Ports in the future may also have trouble handling larger ships, but that’s an issue that can be fixed with proper planning, Conroy said. Instead, it’s the “black swan events” like the Ever Given that the industry needs to look out for.
One concern is a shipping route that’s becoming more popular. In decades past, a lane through the Arctic would open in summer months, giving ships a more direct path between Europe and Russia.
As the climate crisis has reduced the amount of ice in those northern regions, that passageway is now increasingly being used in the winter. It’s become so popular that the International Maritime Organization issued a revised Polar Code.
As the Ever Given stalled global shipping in March, Moscow officials pointed to the Northern Sea Route through the Arctic as an alternative.

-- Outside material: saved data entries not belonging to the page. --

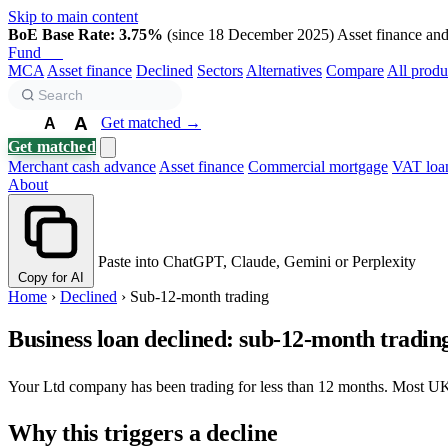
Skip to main content
BoE Base Rate: 3.75%
(since 18 December 2025)
Asset finance and 
Fund
Biz
MCA
Asset finance
Declined
Sectors
Alternatives
Compare
All produ
A
Get matched →
A
A
Get matched
Merchant cash advance
Asset finance
Commercial mortgage
VAT loa
About
Paste into ChatGPT, Claude, Gemini or Perplexity
Copy for AI
Home
›
Declined
›
Sub-12-month trading
Business loan declined: sub-12-month tradin
Your Ltd company has been trading for less than 12 months. Most U
Why this triggers a decline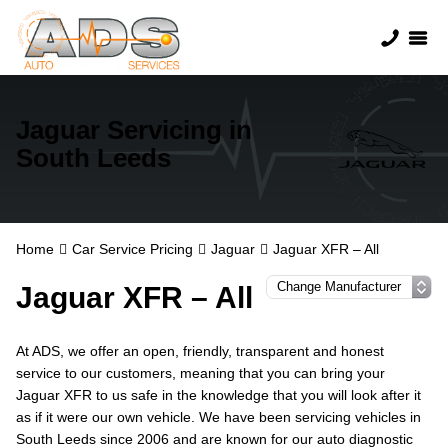
Jaguar Servicing in
South Leeds
Home
Car Service Pricing
Jaguar
Jaguar XFR – All
Jaguar XFR – All
At ADS, we offer an open, friendly, transparent and honest
service to our customers, meaning that you can bring your
Jaguar XFR to us safe in the knowledge that you will look after it
as if it were our own vehicle. We have been servicing vehicles in
South Leeds since 2006 and are known for our auto diagnostic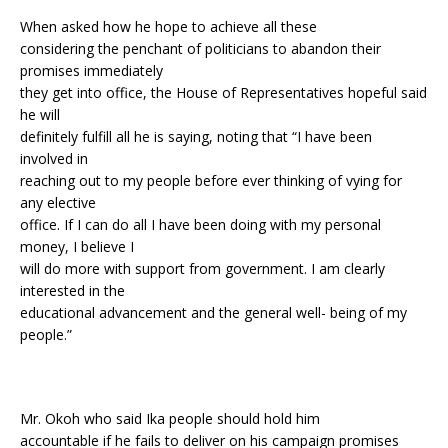
When asked how he hope to achieve all these
considering the penchant of politicians to abandon their
promises immediately
they get into office, the House of Representatives hopeful said
he will
definitely fulfill all he is saying, noting that “I have been
involved in
reaching out to my people before ever thinking of vying for
any elective
office. If I can do all I have been doing with my personal
money, I believe I
will do more with support from government. I am clearly
interested in the
educational advancement and the general well- being of my
people.”
Mr. Okoh who said Ika people should hold him
accountable if he fails to deliver on his campaign promises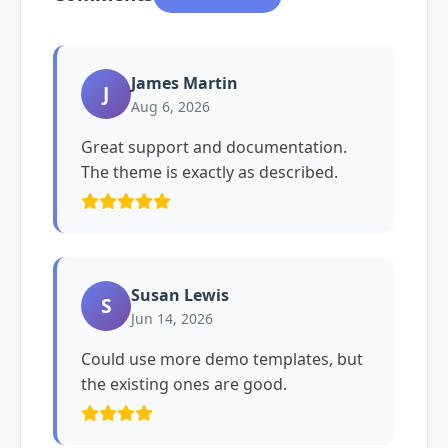
James Martin
J
Aug 6, 2026
Great support and documentation.
The theme is exactly as described.
Susan Lewis
S
Jun 14, 2026
Could use more demo templates, but
the existing ones are good.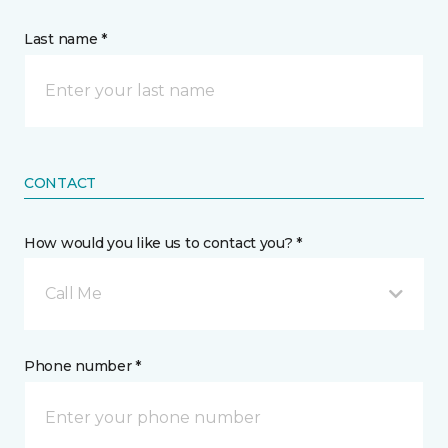
Last name *
CONTACT
How would you like us to contact you? *
Call Me
Phone number *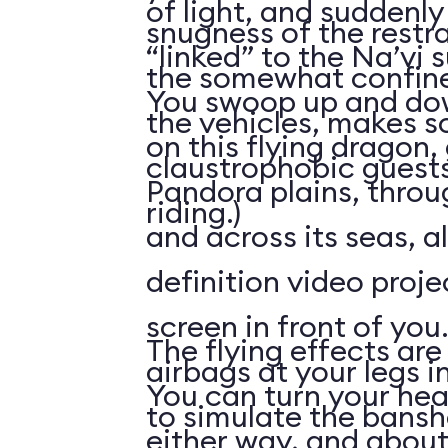
of light, and suddenly 
snugness of the restr
“linked” to the Na’vi 
the somewhat confine
You swoop up and down
the vehicles, makes 
on this flying dragon,
claustrophobic guests
Pandora plains, throu
riding.)
and across its seas, a
definition video proj
screen in front of you.
The flying effects are
airbags at your legs i
You can turn your he
to simulate the bansh
either way, and abou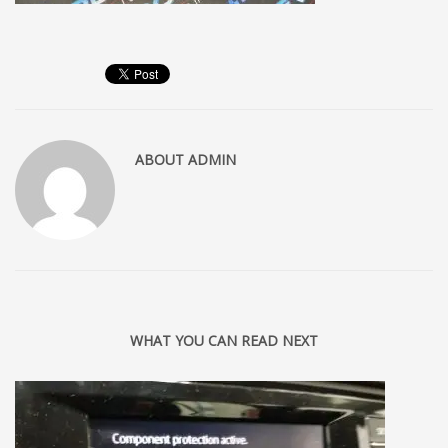
ABOUT
ADMIN
WHAT YOU CAN READ NEXT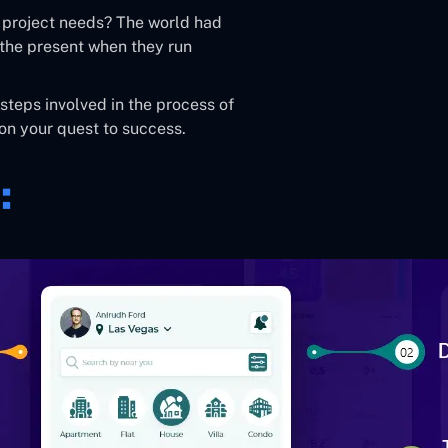
 project needs? The world had
the present when they run
 steps involved in the process of
on your quest to success.
: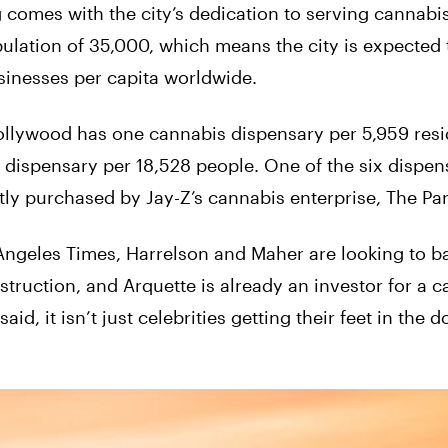
comes with the city’s dedication to serving cannabi
lation of 35,000, which means the city is expected 
sinesses per capita worldwide.
ollywood has one cannabis dispensary per 5,959 resid
ispensary per 18,528 people. One of the six dispens
ly purchased by Jay-Z’s cannabis enterprise, The Pa
 Angeles Times, Harrelson and Maher are looking to b
truction, and Arquette is already an investor for a 
d, it isn’t just celebrities getting their feet in the d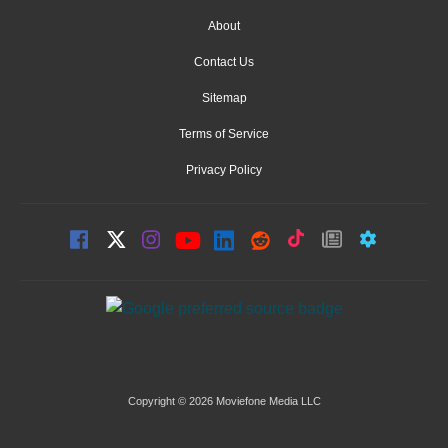
About
Contact Us
Sitemap
Terms of Service
Privacy Policy
Copyright © 2026 Moviefone Media LLC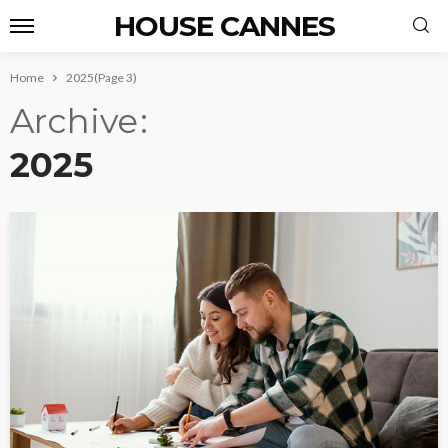
HOUSE CANNES
Home
2025
(Page 3)
Archive
2025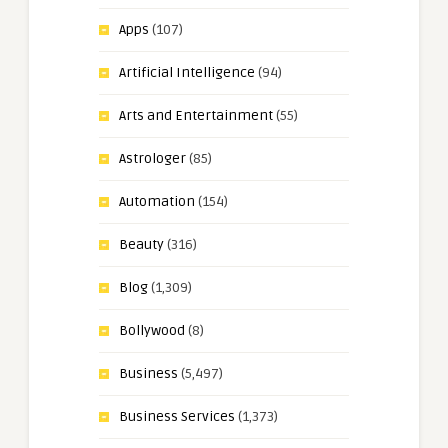
Apps
(107)
Artificial Intelligence
(94)
Arts and Entertainment
(55)
Astrologer
(85)
Automation
(154)
Beauty
(316)
Blog
(1,309)
Bollywood
(8)
Business
(5,497)
Business Services
(1,373)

But Arctic travel comes with its own risks. While it’s unlikely that modern ships, with all their technology, would hit an iceberg, smaller ice floats can still damage hulls, Khanna said. An oil spill in the Arctic would also be devastating to marine life. And rescue crews might have difficulty reaching a stranded ship in such inhospitable waters.
Concerns about long journeys during the pandemic
Shipping industry observers also say the health and wellbeing of ship crews are a growing concern for 2021 and beyond. Shipping can take crews around the world – “It’s easier to list the places I haven’t been,” said Khanna – but many haven’t been able to visit their homes since the pandemic began.

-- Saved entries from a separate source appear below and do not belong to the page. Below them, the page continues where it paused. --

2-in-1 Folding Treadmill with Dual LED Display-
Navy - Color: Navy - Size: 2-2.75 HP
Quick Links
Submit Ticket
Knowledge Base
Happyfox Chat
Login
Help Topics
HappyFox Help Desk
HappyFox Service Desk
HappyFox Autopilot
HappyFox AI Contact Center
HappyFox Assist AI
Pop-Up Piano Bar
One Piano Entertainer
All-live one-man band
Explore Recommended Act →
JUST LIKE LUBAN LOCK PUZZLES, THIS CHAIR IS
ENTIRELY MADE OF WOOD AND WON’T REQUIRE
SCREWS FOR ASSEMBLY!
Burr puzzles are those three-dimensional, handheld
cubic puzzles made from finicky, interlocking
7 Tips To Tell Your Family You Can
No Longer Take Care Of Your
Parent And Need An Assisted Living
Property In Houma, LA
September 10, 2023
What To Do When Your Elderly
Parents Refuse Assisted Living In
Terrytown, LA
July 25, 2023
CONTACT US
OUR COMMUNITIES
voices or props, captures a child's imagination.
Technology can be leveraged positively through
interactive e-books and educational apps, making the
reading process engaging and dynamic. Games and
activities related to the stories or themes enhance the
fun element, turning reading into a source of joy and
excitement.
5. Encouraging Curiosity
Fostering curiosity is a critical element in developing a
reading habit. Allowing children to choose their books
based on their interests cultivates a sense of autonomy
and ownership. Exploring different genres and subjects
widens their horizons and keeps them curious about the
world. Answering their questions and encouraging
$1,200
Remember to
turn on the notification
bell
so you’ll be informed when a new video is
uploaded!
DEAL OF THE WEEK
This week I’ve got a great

“Crews haven’t been able to go back home on their leave,” he said.
Automation hasn’t helped, said Druehl, the George Mason professor. With more automation, ships have been able to stay away from their home ports longer. And it’s brought up issues like “skeleton crews, leading to more isolation and risk of piracy.”
Decentralizing the manufacturing industry is one possible way to cut risk, said a few industry insiders. Bring manufacturing back in the parts of the world that have become importers, and shipping won’t be as much of a concern, they said. But that’s easier said than done.
“The intricacies of global logistics are meaningless to most, that is until the truck doesn’t show up and the shelves go empty,” said Richard Weissman, director of the Organizational Management Program at Endicott College.
Issues caused by the Ever Given were still trickling through the supply chain in the last few weeks, he said. But most people won’t notice, unless they’re among the few who actively follow supply chains.
He added: “Once freight crosses the threshold of the loading dock and the truck door closes, we tend to forget about it. That’s the one thing that has to change now.”